Well, in the last couple of days I have come to realise that those nearest and dearest do know. They do understand, and they can become just as frustrated as ourselves with the silly attitude of others. The total prejudice against us from "official" platforms. It is these unsung heroes that support us when we have to battle to receive any sort of help from government bodies. It is also them who will hold your hand when you decide the pain is just not worth the fight.
My DD knows that I need to get on and apply for DLA and income support. There is no way I can go out to work at the moment. He also knows that I will do it in time and he will help with the forms and keep my mind "on the job in hand" when fibro fog renders me helpless. It is DD who also understands that now is not the time to take on the fight.
It is also the little things that help me through every day. He will bring me a cup of tea to take my pills with every morning. He knows I can't walk first thing and need to "warm up". He always carries my cup to where I need it to be. From the very first he knew I would spill half the cup due to shaking. Granted he does occasionally poke fun at the shakes. He also knows when to make make light of it and make me laugh and when to wrap his arms around me to stop me shaking my own teeth loose.
He can tell when I am struggling with fatigue and he will simply put me to bed. He never complains and he never expects too much.
It is himself who will look at the sun shining and know how it will lighten my heart to be outside. He will then coax and encourage. Say all the right things as I feel frumpy and pathetic hobbling along with a set of crutches. Tell me how pretty he thinks I am. He will remind me of days when we had walked for miles and remind me that soon we will again. Telling me over and over, that this is a flare up and we will work on stopping it taking a hold.
He is forever in support of me. He will become angry on my behalf at those near to me who make light of my pain. He will also remind me how pointless anger is and to just let it go. There are those who have made their views quietly clear. Assuming I don't do any chores and leave it all to him. He is the first to point out that he may well keep the cubs company in the morning but they are quite able to pour their own cereal. He will also tell anyone who criticises that I do my fair share and I cook for him daily. It is the one thing I can do for him! He loves my home cooking and it is the least I can do to show him I am grateful. Of course some days cooking is impossible. He never complains about the occasional pizza or fish and chips.
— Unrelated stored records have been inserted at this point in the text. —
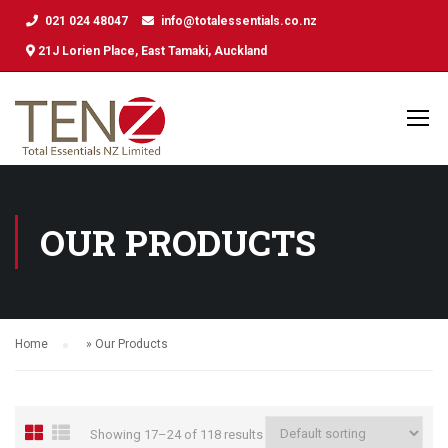
021 024 48047
info@totalessentials.co.nz
21J Lorien Place, East Tamaki, Auckland
OUR PRODUCTS
Home
»
Our Products
Showing 17–24 of 118 results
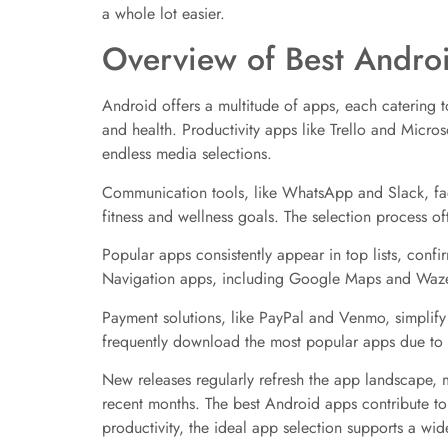
a whole lot easier.
Overview of Best Andro
Android offers a multitude of apps, each catering t
and health. Productivity apps like Trello and Micro
endless media selections.
Communication tools, like WhatsApp and Slack, faci
fitness and wellness goals. The selection process of
Popular apps consistently appear in top lists, con
Navigation apps, including Google Maps and Waze,
Payment solutions, like PayPal and Venmo, simplify
frequently download the most popular apps due to t
New releases regularly refresh the app landscape, ma
recent months. The best Android apps contribute t
productivity, the ideal app selection supports a wi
I know I can cope while he is away. However, he makes it possible for me to live while he is by my side. I don't want to just cope I want to live.
I do miss him because I love him. However, I would also like to take the time to remind us all that the loved ones who help us do need to cherished. They are not our carers. They care for us. They should never be taken for granted.
Not every "normal" misunderstands.
Fibro touches the lives of those who care for us too. Let us not forget that!